**Work to be completed:** Render as a numbered list the lines from the start of the entries through the line that contains "sub-region: Suupohja", both ends included, with blank lines omitted.

**Record set:**

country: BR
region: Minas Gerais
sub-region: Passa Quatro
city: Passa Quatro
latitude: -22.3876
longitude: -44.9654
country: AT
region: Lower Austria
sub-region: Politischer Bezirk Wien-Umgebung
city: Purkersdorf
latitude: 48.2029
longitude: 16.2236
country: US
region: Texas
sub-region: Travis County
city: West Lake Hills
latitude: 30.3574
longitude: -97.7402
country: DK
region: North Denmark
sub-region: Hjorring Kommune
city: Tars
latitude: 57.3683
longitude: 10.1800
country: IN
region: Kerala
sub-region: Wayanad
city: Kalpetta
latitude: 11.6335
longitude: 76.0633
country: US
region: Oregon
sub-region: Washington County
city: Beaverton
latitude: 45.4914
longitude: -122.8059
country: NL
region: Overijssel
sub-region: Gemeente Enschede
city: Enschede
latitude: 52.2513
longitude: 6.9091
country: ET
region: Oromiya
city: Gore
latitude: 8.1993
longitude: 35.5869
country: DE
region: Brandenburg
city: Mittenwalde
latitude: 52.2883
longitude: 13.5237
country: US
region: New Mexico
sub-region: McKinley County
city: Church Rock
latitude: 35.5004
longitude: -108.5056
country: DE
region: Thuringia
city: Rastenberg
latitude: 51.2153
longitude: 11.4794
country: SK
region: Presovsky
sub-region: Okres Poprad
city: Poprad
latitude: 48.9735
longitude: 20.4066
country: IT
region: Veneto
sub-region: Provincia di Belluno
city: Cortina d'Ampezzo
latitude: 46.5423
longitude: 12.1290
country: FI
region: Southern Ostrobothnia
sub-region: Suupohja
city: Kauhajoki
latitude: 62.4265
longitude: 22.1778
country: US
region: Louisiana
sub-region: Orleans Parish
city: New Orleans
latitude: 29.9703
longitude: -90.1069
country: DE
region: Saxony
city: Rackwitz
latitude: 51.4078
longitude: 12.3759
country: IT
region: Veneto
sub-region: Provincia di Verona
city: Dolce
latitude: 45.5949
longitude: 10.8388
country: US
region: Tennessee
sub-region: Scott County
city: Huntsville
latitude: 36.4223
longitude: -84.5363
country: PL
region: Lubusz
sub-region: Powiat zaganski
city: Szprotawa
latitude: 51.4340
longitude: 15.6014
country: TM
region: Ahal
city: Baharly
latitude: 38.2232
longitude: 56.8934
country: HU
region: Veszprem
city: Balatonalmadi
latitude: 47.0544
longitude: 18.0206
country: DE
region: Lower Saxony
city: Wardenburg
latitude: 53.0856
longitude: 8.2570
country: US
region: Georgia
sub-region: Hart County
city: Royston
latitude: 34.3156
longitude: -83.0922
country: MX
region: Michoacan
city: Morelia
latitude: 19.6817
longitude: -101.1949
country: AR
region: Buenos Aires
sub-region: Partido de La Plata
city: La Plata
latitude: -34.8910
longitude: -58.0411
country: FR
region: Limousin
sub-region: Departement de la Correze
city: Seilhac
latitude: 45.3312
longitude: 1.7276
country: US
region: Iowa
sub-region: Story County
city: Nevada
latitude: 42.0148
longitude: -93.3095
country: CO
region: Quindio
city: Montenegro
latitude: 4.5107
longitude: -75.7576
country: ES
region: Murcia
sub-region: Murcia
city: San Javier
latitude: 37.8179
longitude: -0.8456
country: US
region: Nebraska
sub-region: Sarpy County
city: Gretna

**Solution to this task:**
1. country: BR
2. region: Minas Gerais
3. sub-region: Passa Quatro
4. city: Passa Quatro
5. latitude: -22.3876
6. longitude: -44.9654
7. country: AT
8. region: Lower Austria
9. sub-region: Politischer Bezirk Wien-Umgebung
10. city: Purkersdorf
11. latitude: 48.2029
12. longitude: 16.2236
13. country: US
14. region: Texas
15. sub-region: Travis County
16. city: West Lake Hills
17. latitude: 30.3574
18. longitude: -97.7402
19. country: DK
20. region: North Denmark
21. sub-region: Hjorring Kommune
22. city: Tars
23. latitude: 57.3683
24. longitude: 10.1800
25. country: IN
26. region: Kerala
27. sub-region: Wayanad
28. city: Kalpetta
29. latitude: 11.6335
30. longitude: 76.0633
31. country: US
32. region: Oregon
33. sub-region: Washington County
34. city: Beaverton
35. latitude: 45.4914
36. longitude: -122.8059
37. country: NL
38. region: Overijssel
39. sub-region: Gemeente Enschede
40. city: Enschede
41. latitude: 52.2513
42. longitude: 6.9091
43. country: ET
44. region: Oromiya
45. city: Gore
46. latitude: 8.1993
47. longitude: 35.5869
48. country: DE
49. region: Brandenburg
50. city: Mittenwalde
51. latitude: 52.2883
52. longitude: 13.5237
53. country: US
54. region: New Mexico
55. sub-region: McKinley County
56. city: Church Rock
57. latitude: 35.5004
58. longitude: -108.5056
59. country: DE
60. region: Thuringia
61. city: Rastenberg
62. latitude: 51.2153
63. longitude: 11.4794
64. country: SK
65. region: Presovsky
66. sub-region: Okres Poprad
67. city: Poprad
68. latitude: 48.9735
69. longitude: 20.4066
70. country: IT
71. region: Veneto
72. sub-region: Provincia di Belluno
73. city: Cortina d'Ampezzo
74. latitude: 46.5423
75. longitude: 12.1290
76. country: FI
77. region: Southern Ostrobothnia
78. sub-region: Suupohja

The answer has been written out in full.